Perhaps because it wasn’t much of a shock, or because Michelle Obama herself hadn’t made any public effort to shed light on her distant past, but the revelation that Mrs. Obama is descendant of African-American slaves comes as a simple underscore to the history of a nation that has struggled to deal with race issues.
If there was a surprise after genealogist Megan Smolenyak and The New York Times examined the records and determined Mrs. Obama’s ancestry, it was that Obama’s great-great-great-grandfather was white; he fathered a child with enslaved and illiterate Melvinia Shields.

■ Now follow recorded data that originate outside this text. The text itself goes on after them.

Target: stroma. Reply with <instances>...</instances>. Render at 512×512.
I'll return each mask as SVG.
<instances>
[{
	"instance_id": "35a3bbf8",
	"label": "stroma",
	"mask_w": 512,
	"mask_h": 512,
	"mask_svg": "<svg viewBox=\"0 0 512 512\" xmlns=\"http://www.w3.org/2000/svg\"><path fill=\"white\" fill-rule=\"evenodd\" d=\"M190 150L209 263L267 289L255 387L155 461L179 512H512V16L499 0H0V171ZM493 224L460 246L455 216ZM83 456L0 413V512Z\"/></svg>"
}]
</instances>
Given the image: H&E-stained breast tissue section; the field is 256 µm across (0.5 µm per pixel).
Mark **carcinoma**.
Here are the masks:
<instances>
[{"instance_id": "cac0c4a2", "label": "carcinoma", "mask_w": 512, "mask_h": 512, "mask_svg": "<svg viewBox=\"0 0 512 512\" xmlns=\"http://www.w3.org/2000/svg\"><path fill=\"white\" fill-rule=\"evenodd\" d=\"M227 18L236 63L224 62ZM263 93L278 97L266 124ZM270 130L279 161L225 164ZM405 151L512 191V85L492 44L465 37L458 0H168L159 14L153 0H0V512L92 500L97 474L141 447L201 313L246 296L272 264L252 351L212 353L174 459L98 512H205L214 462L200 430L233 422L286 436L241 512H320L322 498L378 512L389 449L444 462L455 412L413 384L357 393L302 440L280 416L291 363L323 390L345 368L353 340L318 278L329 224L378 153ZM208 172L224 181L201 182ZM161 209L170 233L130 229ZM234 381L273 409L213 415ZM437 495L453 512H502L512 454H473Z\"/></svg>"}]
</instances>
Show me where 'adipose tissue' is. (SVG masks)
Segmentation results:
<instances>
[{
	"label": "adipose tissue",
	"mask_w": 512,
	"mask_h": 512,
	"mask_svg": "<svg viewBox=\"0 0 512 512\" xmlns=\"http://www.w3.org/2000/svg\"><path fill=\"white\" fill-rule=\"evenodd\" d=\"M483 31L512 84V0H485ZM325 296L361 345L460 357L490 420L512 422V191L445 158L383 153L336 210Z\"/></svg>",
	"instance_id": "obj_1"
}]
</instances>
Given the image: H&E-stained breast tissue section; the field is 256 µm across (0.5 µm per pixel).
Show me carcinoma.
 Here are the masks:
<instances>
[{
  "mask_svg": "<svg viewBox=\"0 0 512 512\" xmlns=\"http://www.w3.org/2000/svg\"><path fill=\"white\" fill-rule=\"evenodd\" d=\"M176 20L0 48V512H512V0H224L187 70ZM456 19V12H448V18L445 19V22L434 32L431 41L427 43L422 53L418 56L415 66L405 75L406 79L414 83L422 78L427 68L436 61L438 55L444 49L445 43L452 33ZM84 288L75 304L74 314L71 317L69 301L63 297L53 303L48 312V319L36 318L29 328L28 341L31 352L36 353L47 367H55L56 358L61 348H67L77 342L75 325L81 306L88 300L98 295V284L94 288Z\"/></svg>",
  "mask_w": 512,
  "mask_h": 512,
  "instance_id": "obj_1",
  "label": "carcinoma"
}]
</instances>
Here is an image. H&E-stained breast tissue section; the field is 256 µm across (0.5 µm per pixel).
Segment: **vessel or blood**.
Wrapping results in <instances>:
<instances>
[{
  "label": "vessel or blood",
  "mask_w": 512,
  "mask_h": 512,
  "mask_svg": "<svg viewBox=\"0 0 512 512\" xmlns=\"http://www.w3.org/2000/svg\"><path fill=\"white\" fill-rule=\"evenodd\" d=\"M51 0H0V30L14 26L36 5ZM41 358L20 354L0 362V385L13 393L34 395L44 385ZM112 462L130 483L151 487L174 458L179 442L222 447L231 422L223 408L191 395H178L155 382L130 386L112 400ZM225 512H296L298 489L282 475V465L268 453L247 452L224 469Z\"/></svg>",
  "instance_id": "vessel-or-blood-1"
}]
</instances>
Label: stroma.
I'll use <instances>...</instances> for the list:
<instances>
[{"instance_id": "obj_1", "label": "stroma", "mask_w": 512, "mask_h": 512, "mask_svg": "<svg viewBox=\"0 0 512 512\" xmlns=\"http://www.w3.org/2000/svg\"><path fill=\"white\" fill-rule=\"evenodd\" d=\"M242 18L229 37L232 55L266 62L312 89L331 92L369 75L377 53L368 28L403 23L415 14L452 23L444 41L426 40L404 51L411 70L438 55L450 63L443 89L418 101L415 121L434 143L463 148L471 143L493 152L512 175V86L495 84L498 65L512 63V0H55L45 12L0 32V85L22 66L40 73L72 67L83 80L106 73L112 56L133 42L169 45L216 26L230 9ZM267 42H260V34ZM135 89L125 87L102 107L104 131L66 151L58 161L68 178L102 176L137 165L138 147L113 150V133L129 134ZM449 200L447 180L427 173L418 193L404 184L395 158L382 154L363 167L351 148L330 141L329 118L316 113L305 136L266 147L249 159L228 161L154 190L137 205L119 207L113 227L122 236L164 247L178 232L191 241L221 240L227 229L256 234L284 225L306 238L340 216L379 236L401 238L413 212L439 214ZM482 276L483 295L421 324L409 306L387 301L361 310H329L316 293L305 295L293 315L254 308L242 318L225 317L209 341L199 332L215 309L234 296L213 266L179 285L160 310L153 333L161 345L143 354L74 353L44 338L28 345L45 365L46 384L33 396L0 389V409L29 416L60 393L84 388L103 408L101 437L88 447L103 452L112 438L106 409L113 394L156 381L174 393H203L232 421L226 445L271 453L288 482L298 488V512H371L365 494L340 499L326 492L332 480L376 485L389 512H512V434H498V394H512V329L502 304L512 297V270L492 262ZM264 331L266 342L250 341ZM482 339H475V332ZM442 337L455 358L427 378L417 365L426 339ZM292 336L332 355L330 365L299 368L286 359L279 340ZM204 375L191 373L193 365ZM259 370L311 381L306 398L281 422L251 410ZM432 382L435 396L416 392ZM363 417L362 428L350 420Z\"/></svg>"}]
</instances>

In 1850, the elderly master of a South Carolina estate took pen in hand and painstakingly divided up his possessions. Among the spinning wheels, scythes, tablecloths and cattle that he bequeathed to his far-flung heirs was a 6-year-old slave girl valued soon afterward at $475.
In his will, she is described simply as the “negro girl Melvinia.” After his death, she was torn away from the people and places she knew and shipped to Georgia. While she was still a teenager, a white man would father her first-born son under circumstances lost in the passage of time.
As complex a path as Michelle Obama’s to the White House may be, the story resonates with a little bit of that “yea, well…” feeling. That feeling where you’re not quite sure what something means, and you’re already late for your 10:30 meeting.
That Michelle Obama now lives in the White House — a house that slaves helped build — is surely a sign of progress in American society. That, before her husband became president, eight presidents owned slaves while in office leaves a sour tinge on the praise we casually heap on the country’s forefathers.
While President Obama’s biracial background has drawn considerable attention, his wife’s pedigree, which includes American Indian strands, highlights the complicated history of racial intermingling, sometimes born of violence or coercion, that lingers in the bloodlines of many African-Americans.
Admittedly, my background as a young, white male from Minnesota limits my ability to put this in proper context. Does this mean anything to you, dear readers? Is this one more step towards a realized, post-racial society, or just fodder for presidential trivia?